Entrepreneurs who want a glimpse of the future should pay attention to the roller coaster controversy surrounding MP3 technology. The stakes were raised again last week when heavy metal band Metallica blocked 317,377 user names from accessing the Napster website.
The venerable New York Times recently highlighted the importance of the MP3 issue. It took the unusual step of giving Chuck D, the confrontational Public Enemy rapper and record company scourge, an editorial to defend MP3 and Napster.
What is ultimately at stake are the profits from projected sales of music, software, games and general entertainment of $275bn by 2003. It's clear that if copyright issues are resolved, online companies are poised to capture a large slice of this revenue.
The net effect
The music industry has always been at the cutting edge of new technology, and is sensitive to the commercial and legal consequences that follow from new media.
Take, for example, the emergence of music videos in the 1980s. It may have been an extraordinary marketing opportunity for bands, but the music video directors who often shape artists' 'brand' image have no rights. As a record company executive you can see why. With worldwide wall-to-wall 24 hour music TV, just imagine the repeat fees.
But the conventional offline industry is undoubtedly suffering at the moment. In 1998, its estimated losses worldwide due to the impact of MP3 were $11bn, and last year there was a swathe of mergers and lay-offs in the sector. p>At least as significant for the music industry is the way that musicians have been seeing pots of gold at the end of the MP3 rainbow - and the means to take on the power of the major labels. Even before the MP3 issue, The Artist Formerly Known as Prince had 'Slave' tattooed on him in protest over his treatment by his record company, while George Michael famously took his label to court in an attempt to get out of his contract.
Money for nothing?
Musicians are slowly realising that MP3 is a double-edged sword. It potentially offers a way of cutting out the middlemen of the record company. But aside from the issue of copyright, musicians are also beginning to see MP3 as a cash-cow for others.
Andrew Farrow, head of business development at digital rights specialist Magex, says: "I was at an event in New York a month ago and there was a big backlash by artists against MP3.com's. Their thinking was 'you set yourself up as a big music site, we give you our content for free, you distribute it to consumers for free, you get the consumer relationship, we don't. Then you take the consumer relationship to the market, you raise lots of money.
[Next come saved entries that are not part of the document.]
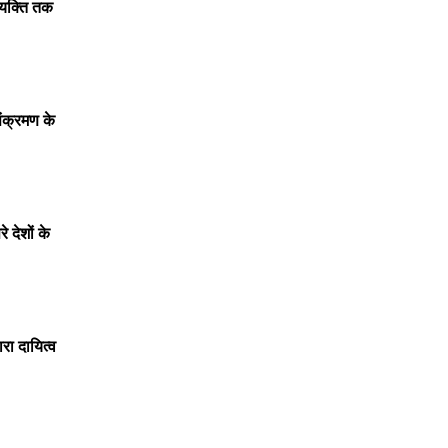
व्यक्ति तक
संक्रमण के
देशों के
रा दायित्व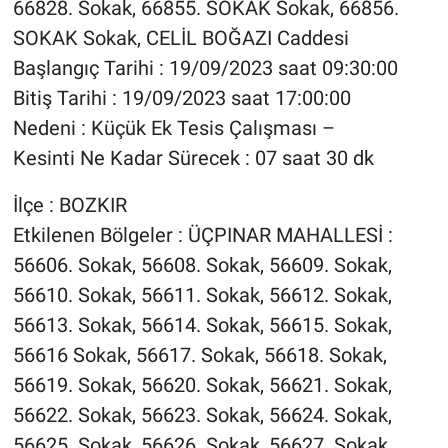
66828. Sokak, 66855. SOKAK Sokak, 66856.
SOKAK Sokak, CELİL BOĞAZI Caddesi
Başlangıç Tarihi : 19/09/2023 saat 09:30:00
Bitiş Tarihi : 19/09/2023 saat 17:00:00
Nedeni : Küçük Ek Tesis Çalışması –
Kesinti Ne Kadar Sürecek : 07 saat 30 dk
İlçe : BOZKIR
Etkilenen Bölgeler : ÜÇPINAR MAHALLESİ :
56606. Sokak, 56608. Sokak, 56609. Sokak,
56610. Sokak, 56611. Sokak, 56612. Sokak,
56613. Sokak, 56614. Sokak, 56615. Sokak,
56616 Sokak, 56617. Sokak, 56618. Sokak,
56619. Sokak, 56620. Sokak, 56621. Sokak,
56622. Sokak, 56623. Sokak, 56624. Sokak,
56625. Sokak, 56626. Sokak, 56627. Sokak,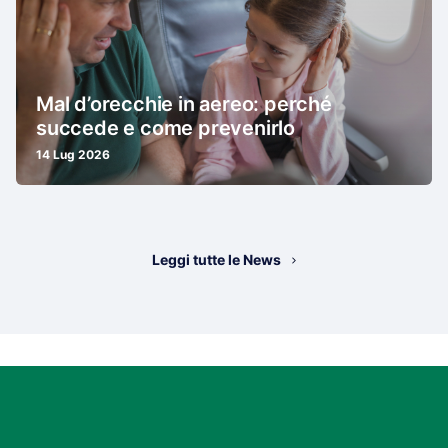
Mal d’orecchie in aereo: perché
succede e come prevenirlo
14 Lug 2026
Leggi tutte le News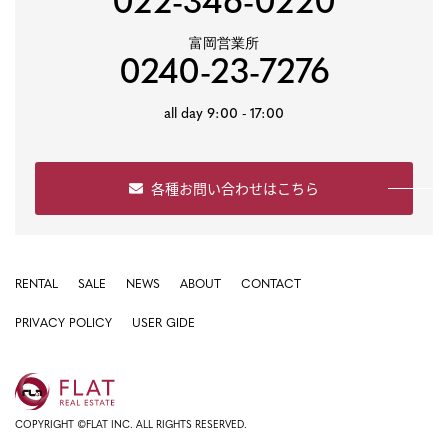
022-346-0220
富岡営業所
0240-23-7276
all day 9:00 - 17:00
各種お問い合わせはこちら
RENTAL
SALE
NEWS
ABOUT
CONTACT
PRIVACY POLICY
USER GIDE
COPYRIGHT ©FLAT INC. ALL RIGHTS RESERVED.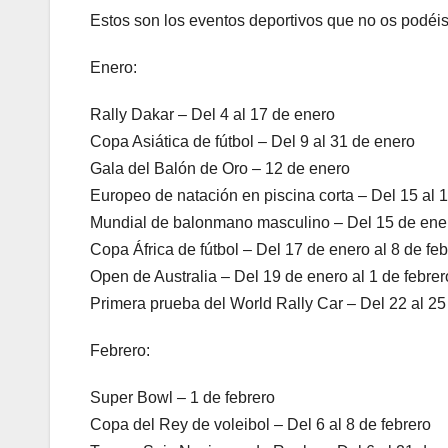
Estos son los eventos deportivos que no os podéi
Enero:
Rally Dakar – Del 4 al 17 de enero
Copa Asiática de fútbol – Del 9 al 31 de enero
Gala del Balón de Oro – 12 de enero
Europeo de natación en piscina corta – Del 15 al 
Mundial de balonmano masculino – Del 15 de enero
Copa África de fútbol – Del 17 de enero al 8 de feb
Open de Australia – Del 19 de enero al 1 de febrer
Primera prueba del World Rally Car – Del 22 al 25
Febrero:
Super Bowl – 1 de febrero
Copa del Rey de voleibol – Del 6 al 8 de febrero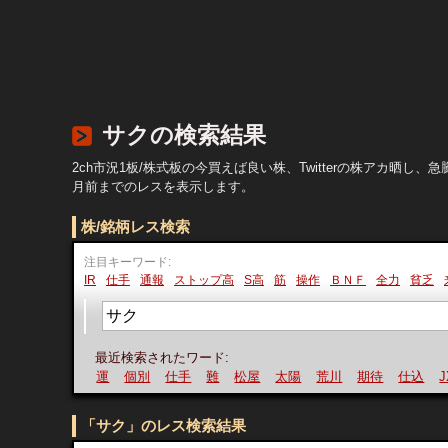
サクの検索結果
2ch市況1板/株式板の今買えば良い株、Twitterの株アカ
月前までのレスを表示します。
株/銘柄レス検索
注目キーワード:
IR
仕手
通報
ストップ高
S高
筋
操作
ＢＮＦ
全力
貧乏
最近検索されたワード:
運
個別
仕手
難
松屋
太陽
荒川
期待
仕込
JX
「サク」のレス検索結果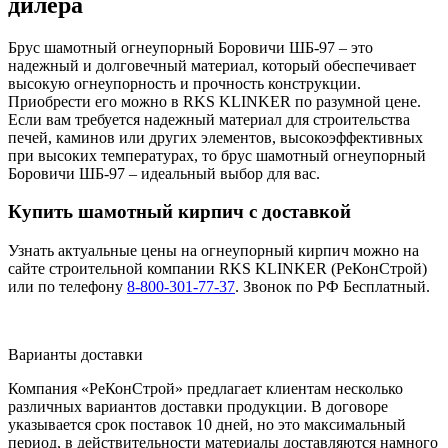
дилера
Брус шамотный огнеупорный Боровичи ШБ-97 – это
надежный и долговечный материал, который обеспечивает
высокую огнеупорность и прочность конструкции.
Приобрести его можно в RKS KLINKER по разумной цене.
Если вам требуется надежный материал для строительства
печей, каминов или других элементов, высокоэффективных
при высоких температурах, то брус шамотный огнеупорный
Боровичи ШБ-97 – идеальный выбор для вас.
Купить шамотный кирпич с доставкой
Узнать актуальные цены на огнеупорный кирпич можно на
сайте строительной компании RKS KLINKER (РеКонСтрой)
или по телефону
8-800-301-77-37
. Звонок по РФ Бесплатный.
Варианты доставки
Компания «РеКонСтрой» предлагает клиентам несколько
различных вариантов доставки продукции. В договоре
указывается срок поставок 10 дней, но это максимальный
период, в действительности материалы доставляются намного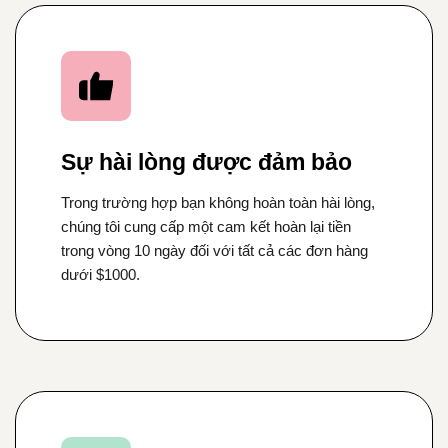
Sự hài lòng được đảm bảo
Trong trường hợp bạn không hoàn toàn hài lòng,
chúng tôi cung cấp một cam kết hoàn lại tiền
trong vòng 10 ngày đối với tất cả các đơn hàng
dưới $1000.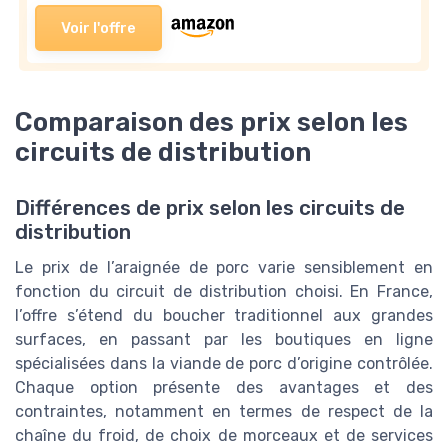
Voir l'offre
Comparaison des prix selon les
circuits de distribution
Différences de prix selon les circuits de
distribution
Le prix de l’araignée de porc varie sensiblement en
fonction du circuit de distribution choisi. En France,
l’offre s’étend du boucher traditionnel aux grandes
surfaces, en passant par les boutiques en ligne
spécialisées dans la viande de porc d’origine contrôlée.
Chaque option présente des avantages et des
contraintes, notamment en termes de respect de la
chaîne du froid, de choix de morceaux et de services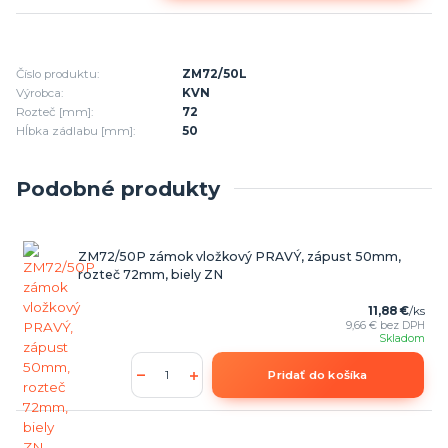
Číslo produktu:
ZM72/50L
Výrobca:
KVN
Rozteč [mm]:
72
Hĺbka zádlabu [mm]:
50
Podobné produkty
ZM72/50P zámok vložkový PRAVÝ, zápust 50mm,
rozteč 72mm, biely ZN
11,88 €
/
ks
9,66 €
bez DPH
Skladom
Pridať do košíka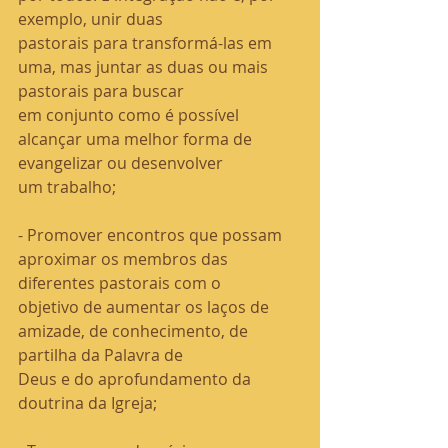
exemplo, unir duas
pastorais para transformá-las em 
uma, mas juntar as duas ou mais 
pastorais para buscar
em conjunto como é possível 
alcançar uma melhor forma de 
evangelizar ou desenvolver
um trabalho;
- Promover encontros que possam 
aproximar os membros das 
diferentes pastorais com o
objetivo de aumentar os laços de 
amizade, de conhecimento, de 
partilha da Palavra de
Deus e do aprofundamento da 
doutrina da Igreja;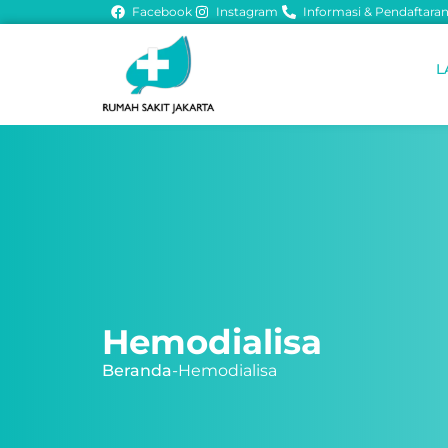
Facebook
Instagram
Informasi & Pendaftaran 
L
Hemodialisa
Beranda
-
Hemodialisa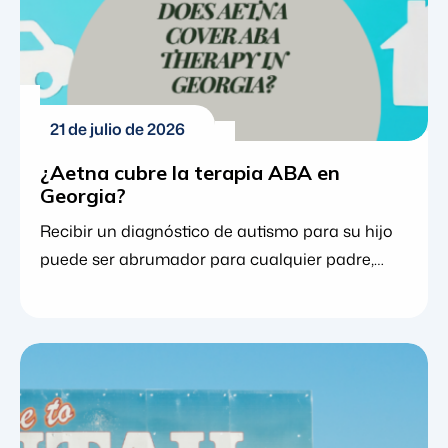
21 de julio de 2026
¿Aetna cubre la terapia ABA en
Georgia?
Recibir un diagnóstico de autismo para su hijo
puede ser abrumador para cualquier padre,
especialmente al intentar comprender cómo
apoyar mejor el desarrollo de su hijo. Para
muchas familias, el análisis conductual
aplicado (terapia ABA) es el estándar de oro,
proporcionando un enfoque basado en
evidencia que ayuda a los niños a desarrollar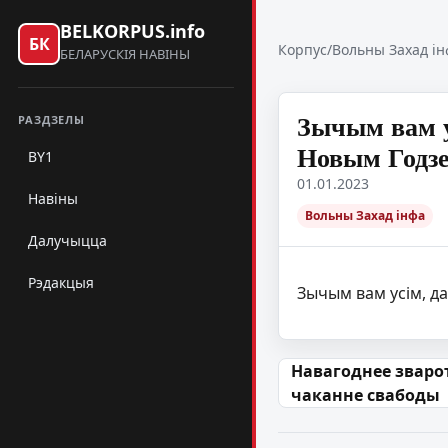
BELKORPUS.info
БК
Корпус
/
Вольны Захад ін
БЕЛАРУСКІЯ НАВІНЫ
Зычым вам ус
РАЗДЗЕЛЫ
Новым Годз
BY1
01.01.2023
Навіны
Вольны Захад інфа
Далучыцца
Рэдакцыя
Зычым вам усім, да
Навігацыя па
Навагоднее зварот
чаканне свабоды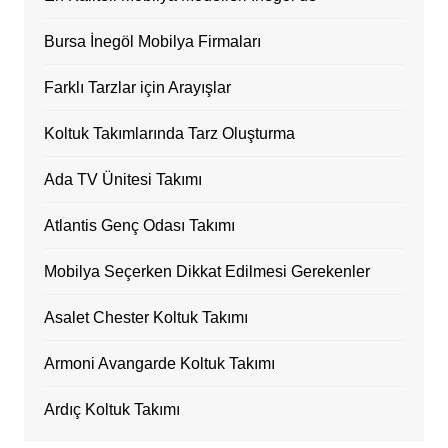
Bursa İnegöl Mobilya Firmaları
Farklı Tarzlar için Arayışlar
Koltuk Takımlarında Tarz Oluşturma
Ada TV Ünitesi Takımı
Atlantis Genç Odası Takımı
Mobilya Seçerken Dikkat Edilmesi Gerekenler
Asalet Chester Koltuk Takımı
Armoni Avangarde Koltuk Takımı
Ardıç Koltuk Takımı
You are now perfectly wealthy and we don't have any money'."
But in some respects the current chaos and uncertainty is a variation of what happened in the 1980s. Bands believed they would have more control over their music and money by signing up to newly established independent labels. But the independents were limited by their powers of distribution and most were swallowed up by major labels.
There is another lesson to be learned by those who see MP3 as a nail in the coffin of the big labels: the independents simply didn't have the marketing muscle to promote the bands. "It was popularly held perhaps 12 and 18 months ago that the internet was this huge opportunity to disseminate music and cut out the record label," says Farrow. "If you are a George Michael or a Prince, or even if you are just small band with a well established fan base, then yes it's fine. But it won't work for bands setting themselves up."
The irony is that the internet demands an even bigger marketing budget, he explains. "You need more marketing dollars to set yourself up on the internet than on the high street because the background noise of the internet is much greater."
The great divide
The net has emphasised a culture clash that already existed in the music world. On one side there is the stereotype of the 'stuffed-shirts' in the big and nasty corporate labels. On the other side of the divide there are alternative music-loving fans whose anti-establishment ethos has been fanned by the freedoms of the net.
You might think that someone such as Nick Moore, who runs the celebrated Barfly Club in London that showcases new bands, would embrace the anti-corporate ethos. In the past, his club has given early gigs to then unknown alternative bands such as Oasis and Supergrass. But Moore is firmly on the side of Metallica.
"The frightening thing is that over the last two years with MP3s on the web, we are educating 14-year-old kids to believe that music should be free. Metallica know perfectly well they were massively unrecouped in the first year or two they started. Record companies invest vast sums of money in bands and some never ever make money back," he says.
Moore also believes it is vital that the copyright issue is resolved for the sake of emerging new talent. It costs a small fortune to support bands and unless record companies can recoup some of their money, there won't be anything new to download from the net.
"The average recording cost of a Top 20 album in the UK is about £120,000. Pulp's last album cost £800,000," he says.
The Barfly has its own website promoting new bands and the club has done deals with Liquid Audio and Magex. "It remains to be seen which of these digital rights management systems work, but it's crucial for the survival of the music industry for one or more of these to work," adds Moore.
One irony in the Napster/Metallica furore was the fact that it is a heavy metal band defending the rights of the label.
When it's all done and dusted, squaring the circle between bands that sell themselves as riotous rebels but fight on the side of law and order will eventually be a problem for the marketing men.